On the contrary, the German aviation industry currently enjoys a special status within the transport sector, profiting from subsidies on jet fuel and tax abatements for profits made on international flights. The total cost of the subsidies for the tax payer is around seven billion euro annually, Troge says. And no other sector has similar benefits – car drivers, for instance, are taxed heavily each time they go to fill up at the local gas station.
For this reason Troge and his office are calling for an increase in ticket prices and an end to all aviation subsidies.
A cheap ticket is expensive for the environment
Although consumers may appreciate them, the advantages of cheap ticket prices offered by discount airlines such as Ryanair and the upstart German Wings are far outweighed by the damage done to the environment. The "Kölner Stadt-Anzeiger" newspaper in Cologne, whose airport was recently expanded to make room for several discount carriers, points out that the "freedom over the clouds is not without its limits" and that the government needs to keep in mind not only "business regulations but also ecological requirements."
According to the UBA study, the external costs to the environment for a 500-kilometer flight (approximately the distance between Munich and Berlin) with a fully-booked 100-seat plane is about 10 euro per passenger. For a long distance flight over 6,000 kilometers (Frankfurt to Chicago), the environmental costs for a fully-booked 400-seat plane is 43 euro pro passenger. The costs are based on the amount of fuel burned in flight, the length of the contrail the plane leaves and the amount of noise it creates during take off and landing.

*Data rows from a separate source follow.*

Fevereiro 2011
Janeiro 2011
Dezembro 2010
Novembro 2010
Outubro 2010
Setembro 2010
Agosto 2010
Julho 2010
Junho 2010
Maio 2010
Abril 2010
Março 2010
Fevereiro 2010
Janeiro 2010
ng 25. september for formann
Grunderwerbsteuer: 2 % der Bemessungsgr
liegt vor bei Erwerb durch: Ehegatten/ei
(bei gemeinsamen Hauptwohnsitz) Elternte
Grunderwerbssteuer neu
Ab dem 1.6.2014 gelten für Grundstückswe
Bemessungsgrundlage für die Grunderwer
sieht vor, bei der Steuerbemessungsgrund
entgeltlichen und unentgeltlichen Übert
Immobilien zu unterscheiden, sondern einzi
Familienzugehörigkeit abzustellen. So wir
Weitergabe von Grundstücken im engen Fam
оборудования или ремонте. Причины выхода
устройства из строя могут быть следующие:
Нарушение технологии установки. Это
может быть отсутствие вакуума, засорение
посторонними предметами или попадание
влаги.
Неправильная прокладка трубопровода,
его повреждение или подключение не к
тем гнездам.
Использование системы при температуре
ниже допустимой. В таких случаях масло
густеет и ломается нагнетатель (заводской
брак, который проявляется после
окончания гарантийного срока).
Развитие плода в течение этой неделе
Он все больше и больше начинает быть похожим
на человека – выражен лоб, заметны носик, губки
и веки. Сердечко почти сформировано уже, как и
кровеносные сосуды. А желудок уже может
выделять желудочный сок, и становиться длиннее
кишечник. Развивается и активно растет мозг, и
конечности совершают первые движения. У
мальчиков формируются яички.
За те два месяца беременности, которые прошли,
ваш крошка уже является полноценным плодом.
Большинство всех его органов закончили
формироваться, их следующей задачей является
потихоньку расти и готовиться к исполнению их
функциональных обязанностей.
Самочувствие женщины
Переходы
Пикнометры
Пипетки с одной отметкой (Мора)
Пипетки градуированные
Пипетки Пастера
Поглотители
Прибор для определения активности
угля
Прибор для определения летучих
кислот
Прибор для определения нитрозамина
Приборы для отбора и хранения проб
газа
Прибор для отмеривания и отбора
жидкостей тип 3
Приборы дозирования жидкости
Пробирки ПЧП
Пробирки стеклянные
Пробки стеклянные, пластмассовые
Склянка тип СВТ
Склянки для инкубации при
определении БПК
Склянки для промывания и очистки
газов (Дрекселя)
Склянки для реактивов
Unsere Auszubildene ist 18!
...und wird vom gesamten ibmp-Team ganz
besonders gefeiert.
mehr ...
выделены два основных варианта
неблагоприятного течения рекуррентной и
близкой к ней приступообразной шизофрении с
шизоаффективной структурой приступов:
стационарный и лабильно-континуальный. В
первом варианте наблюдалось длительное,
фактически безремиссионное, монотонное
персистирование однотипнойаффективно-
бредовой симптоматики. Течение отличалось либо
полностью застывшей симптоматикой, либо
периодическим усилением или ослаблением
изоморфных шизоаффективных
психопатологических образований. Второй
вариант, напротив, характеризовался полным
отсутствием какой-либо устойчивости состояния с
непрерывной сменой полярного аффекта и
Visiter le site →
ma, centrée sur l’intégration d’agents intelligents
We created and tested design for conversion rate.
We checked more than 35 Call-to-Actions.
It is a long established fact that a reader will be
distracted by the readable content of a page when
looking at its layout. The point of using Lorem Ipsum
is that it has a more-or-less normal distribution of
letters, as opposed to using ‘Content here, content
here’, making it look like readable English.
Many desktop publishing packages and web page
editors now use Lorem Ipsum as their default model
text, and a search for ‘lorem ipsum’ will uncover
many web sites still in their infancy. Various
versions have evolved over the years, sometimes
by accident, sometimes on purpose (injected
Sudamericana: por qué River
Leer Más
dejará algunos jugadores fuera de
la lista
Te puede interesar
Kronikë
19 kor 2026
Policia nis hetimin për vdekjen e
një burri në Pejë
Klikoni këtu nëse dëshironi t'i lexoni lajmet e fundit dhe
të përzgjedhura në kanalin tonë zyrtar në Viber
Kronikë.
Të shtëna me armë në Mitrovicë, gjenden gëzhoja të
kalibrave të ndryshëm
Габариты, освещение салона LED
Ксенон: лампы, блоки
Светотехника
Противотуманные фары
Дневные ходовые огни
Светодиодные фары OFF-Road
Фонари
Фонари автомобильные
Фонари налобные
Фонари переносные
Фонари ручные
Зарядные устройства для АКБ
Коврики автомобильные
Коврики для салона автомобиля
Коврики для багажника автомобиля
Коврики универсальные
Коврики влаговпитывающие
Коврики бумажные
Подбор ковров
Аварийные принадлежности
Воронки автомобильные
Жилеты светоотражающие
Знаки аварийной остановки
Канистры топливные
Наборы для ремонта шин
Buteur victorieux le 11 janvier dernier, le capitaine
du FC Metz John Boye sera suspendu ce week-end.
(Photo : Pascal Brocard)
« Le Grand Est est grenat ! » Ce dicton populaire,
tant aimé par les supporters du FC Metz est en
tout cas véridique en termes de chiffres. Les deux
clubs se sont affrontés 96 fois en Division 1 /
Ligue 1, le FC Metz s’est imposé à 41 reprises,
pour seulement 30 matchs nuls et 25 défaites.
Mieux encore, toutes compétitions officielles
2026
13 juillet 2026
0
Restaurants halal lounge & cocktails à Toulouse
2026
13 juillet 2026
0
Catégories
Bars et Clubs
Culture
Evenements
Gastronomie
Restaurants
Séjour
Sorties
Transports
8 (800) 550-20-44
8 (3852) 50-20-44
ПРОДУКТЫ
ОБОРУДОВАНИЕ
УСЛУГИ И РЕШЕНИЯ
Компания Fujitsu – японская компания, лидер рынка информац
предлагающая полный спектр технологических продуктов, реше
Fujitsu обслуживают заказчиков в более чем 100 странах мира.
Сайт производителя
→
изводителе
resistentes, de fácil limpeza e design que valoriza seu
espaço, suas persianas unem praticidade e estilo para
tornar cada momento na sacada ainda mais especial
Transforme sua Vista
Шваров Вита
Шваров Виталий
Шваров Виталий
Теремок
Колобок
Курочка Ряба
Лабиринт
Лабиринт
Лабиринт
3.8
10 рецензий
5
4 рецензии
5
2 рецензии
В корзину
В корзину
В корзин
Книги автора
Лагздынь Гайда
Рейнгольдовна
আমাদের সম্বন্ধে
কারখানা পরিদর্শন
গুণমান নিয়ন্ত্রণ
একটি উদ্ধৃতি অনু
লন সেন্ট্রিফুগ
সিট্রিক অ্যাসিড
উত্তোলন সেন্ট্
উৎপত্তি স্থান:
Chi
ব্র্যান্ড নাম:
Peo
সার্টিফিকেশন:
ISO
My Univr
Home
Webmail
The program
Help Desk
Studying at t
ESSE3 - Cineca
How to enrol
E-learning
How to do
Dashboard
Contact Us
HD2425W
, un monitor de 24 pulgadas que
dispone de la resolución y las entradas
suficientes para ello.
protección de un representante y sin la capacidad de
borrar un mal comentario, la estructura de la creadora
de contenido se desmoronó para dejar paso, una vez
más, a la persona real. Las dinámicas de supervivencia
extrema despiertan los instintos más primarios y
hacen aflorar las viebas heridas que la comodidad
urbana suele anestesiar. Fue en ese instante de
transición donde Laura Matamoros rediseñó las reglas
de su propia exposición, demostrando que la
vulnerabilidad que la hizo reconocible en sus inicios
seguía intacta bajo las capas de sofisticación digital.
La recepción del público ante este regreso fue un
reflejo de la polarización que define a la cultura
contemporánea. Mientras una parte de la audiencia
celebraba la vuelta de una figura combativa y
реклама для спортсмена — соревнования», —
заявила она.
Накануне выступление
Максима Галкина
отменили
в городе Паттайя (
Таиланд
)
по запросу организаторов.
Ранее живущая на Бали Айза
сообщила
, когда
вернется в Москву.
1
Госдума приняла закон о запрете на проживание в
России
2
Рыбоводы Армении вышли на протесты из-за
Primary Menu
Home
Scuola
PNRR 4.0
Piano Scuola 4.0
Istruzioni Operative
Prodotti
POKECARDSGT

In order to carry the cost of damage to the environment, airlines would need to increase their prices by about 20 percent, especially on the cheap long-distance flights, the study says. This is not a popular option, as many airlines fear losing passengers at a time when the economy is drying up. But Troge’s office says doing so would force the public to be more conscious of the amount of environmental damage caused by air travel and encourage people to look for alternative means of transport wherever possible.